DIRECTIONS: Extract each line holding the word "shoulder" from the entries.

Stored records:
BEGIN

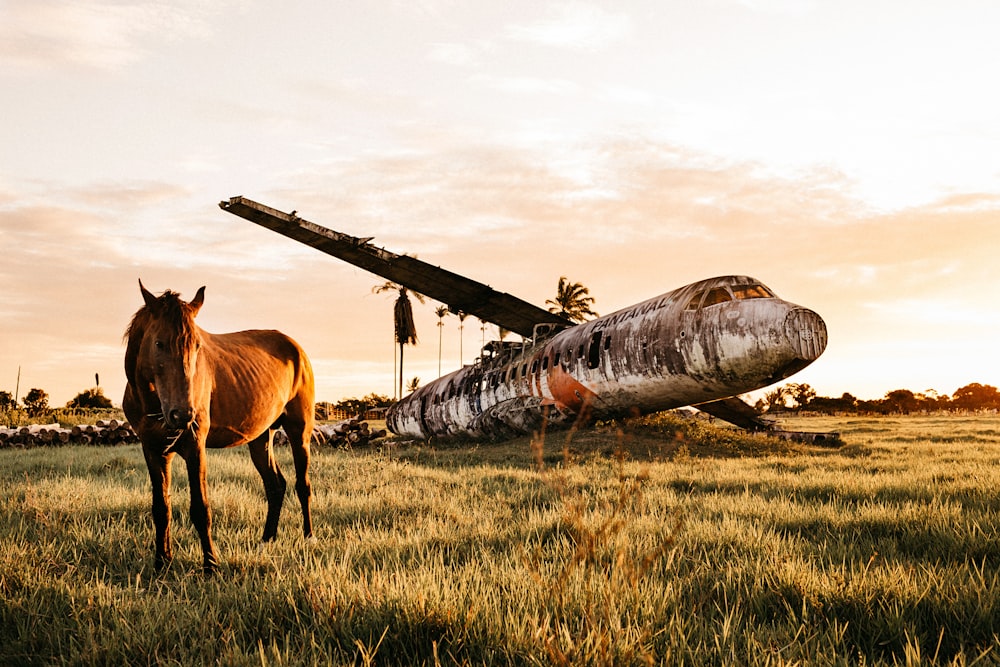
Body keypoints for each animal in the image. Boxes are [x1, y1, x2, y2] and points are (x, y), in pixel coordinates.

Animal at [124, 282, 314, 576]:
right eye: (158, 343)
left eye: (197, 346)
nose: (182, 415)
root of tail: (296, 349)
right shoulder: (154, 450)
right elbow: (161, 508)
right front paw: (161, 564)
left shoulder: (195, 446)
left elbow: (200, 509)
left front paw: (211, 566)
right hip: (260, 438)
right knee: (275, 485)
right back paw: (266, 541)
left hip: (299, 431)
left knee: (302, 484)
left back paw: (308, 538)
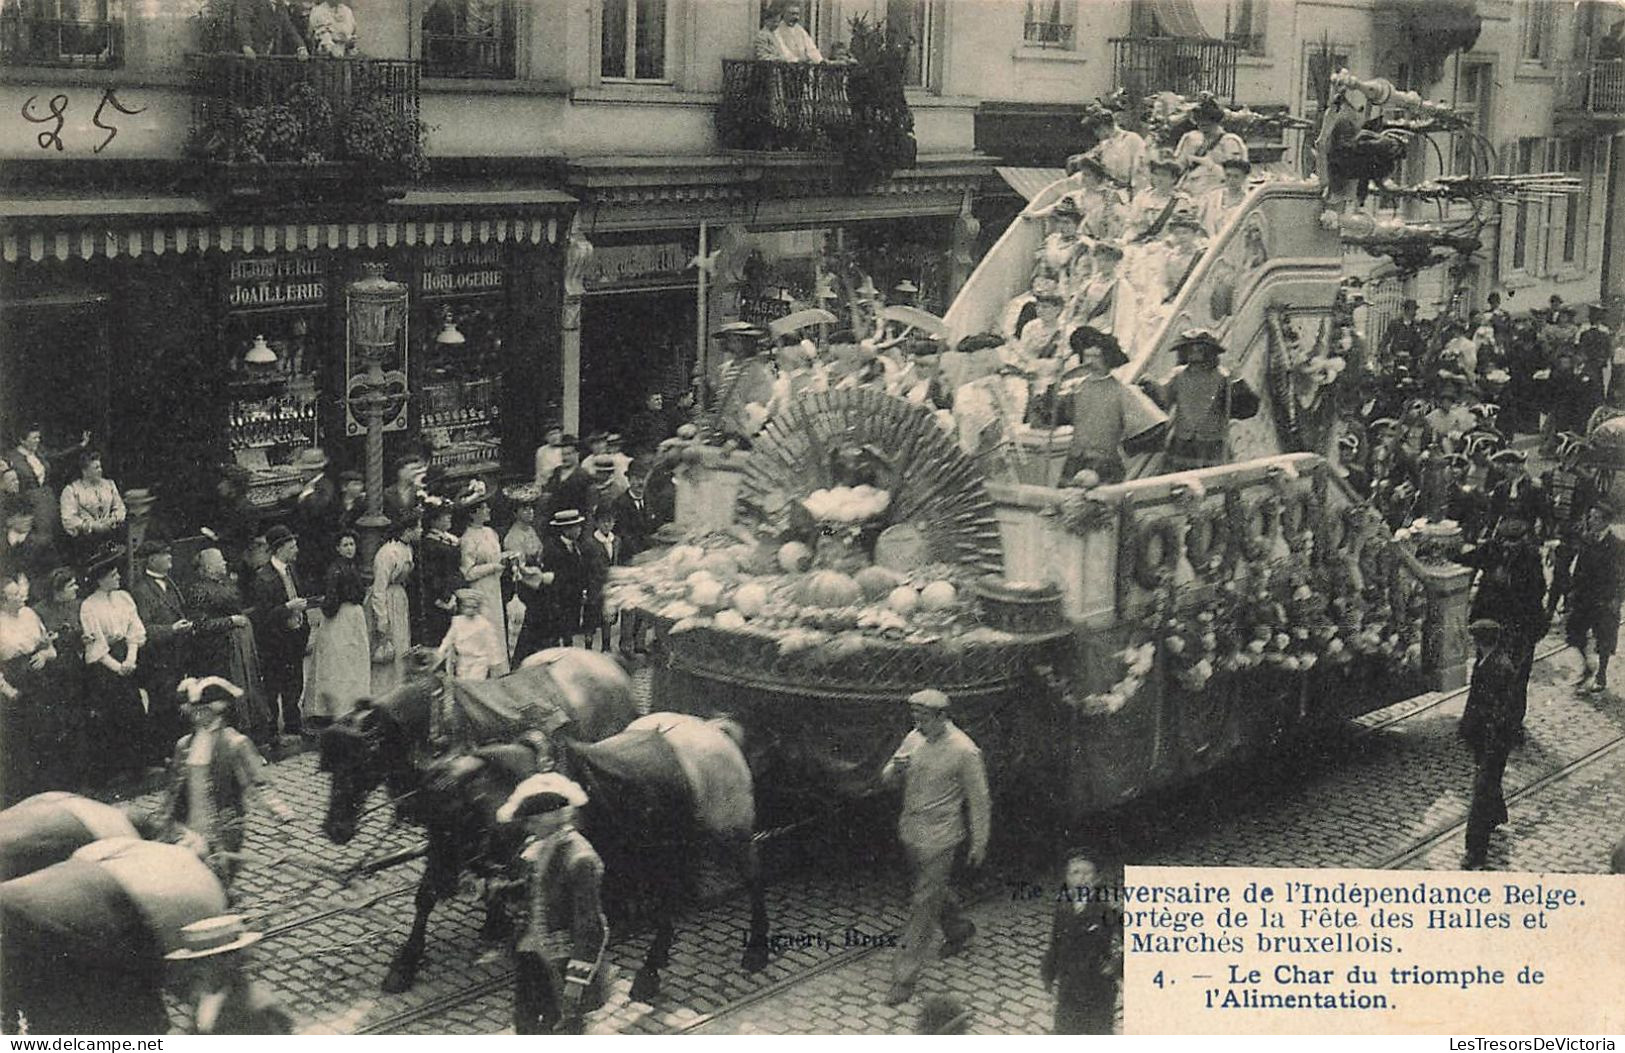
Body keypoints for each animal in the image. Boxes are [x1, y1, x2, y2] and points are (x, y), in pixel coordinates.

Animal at [323, 646, 773, 1001]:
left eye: (360, 760)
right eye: (329, 766)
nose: (335, 830)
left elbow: (441, 890)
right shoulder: (452, 840)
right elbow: (429, 894)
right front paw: (413, 959)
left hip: (722, 830)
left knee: (747, 873)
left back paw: (750, 946)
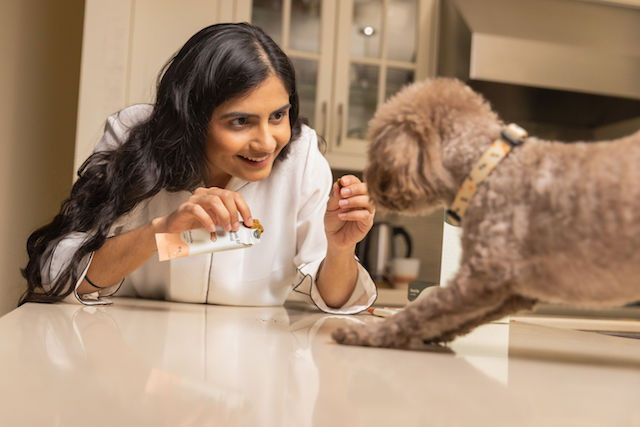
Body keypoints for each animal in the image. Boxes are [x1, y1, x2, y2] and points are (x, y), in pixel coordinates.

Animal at [332, 78, 640, 350]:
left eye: (376, 142)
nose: (368, 180)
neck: (487, 166)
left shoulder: (483, 276)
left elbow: (422, 311)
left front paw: (364, 335)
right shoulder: (512, 290)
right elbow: (456, 318)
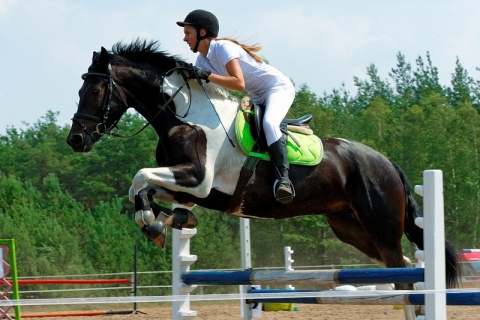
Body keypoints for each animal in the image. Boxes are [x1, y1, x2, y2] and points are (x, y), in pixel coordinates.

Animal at [65, 38, 460, 292]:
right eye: (81, 90)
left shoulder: (198, 180)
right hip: (351, 228)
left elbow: (138, 177)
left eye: (96, 91)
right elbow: (144, 189)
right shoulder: (190, 188)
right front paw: (167, 221)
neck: (183, 116)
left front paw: (156, 222)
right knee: (401, 267)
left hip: (381, 226)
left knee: (403, 272)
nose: (76, 140)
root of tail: (387, 162)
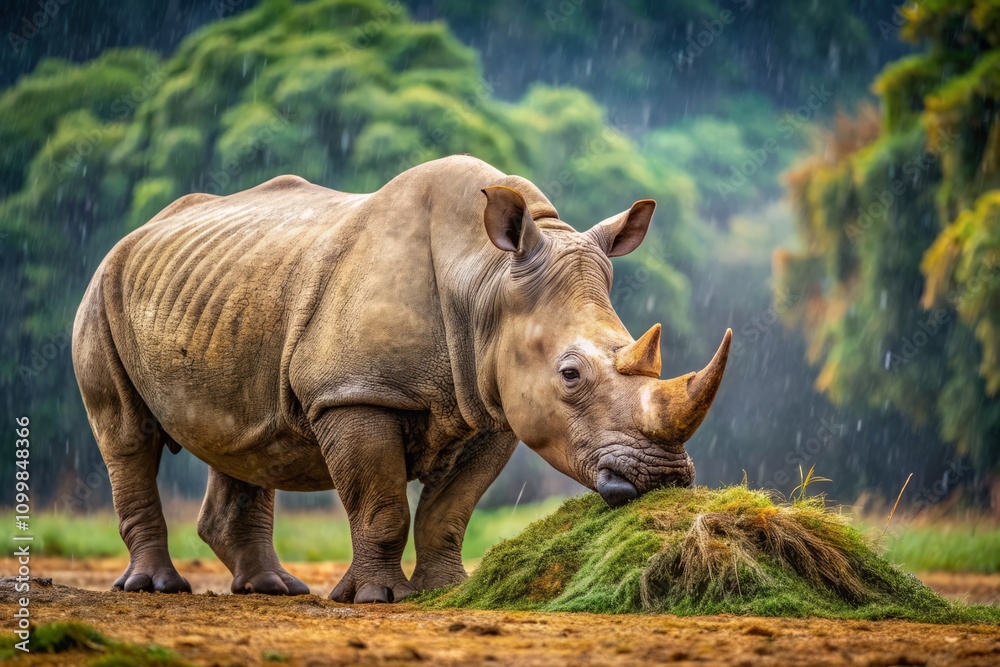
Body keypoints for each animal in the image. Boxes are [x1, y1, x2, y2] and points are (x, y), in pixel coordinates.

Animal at [73, 155, 730, 603]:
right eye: (569, 374)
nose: (664, 478)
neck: (487, 280)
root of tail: (137, 233)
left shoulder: (493, 410)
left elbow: (449, 511)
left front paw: (446, 591)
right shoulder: (355, 394)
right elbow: (382, 503)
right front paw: (377, 598)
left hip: (225, 292)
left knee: (244, 439)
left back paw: (273, 588)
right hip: (104, 288)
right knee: (126, 434)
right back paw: (155, 587)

END

ANSWER SPACE:
right shoulder: (154, 450)
left shoulder: (195, 446)
right shoulder: (452, 840)
left shoulder: (483, 276)
right shoulder: (512, 290)
left shoulder: (198, 180)
right shoulder: (190, 188)
left shoulder: (493, 410)
right shoulder: (355, 394)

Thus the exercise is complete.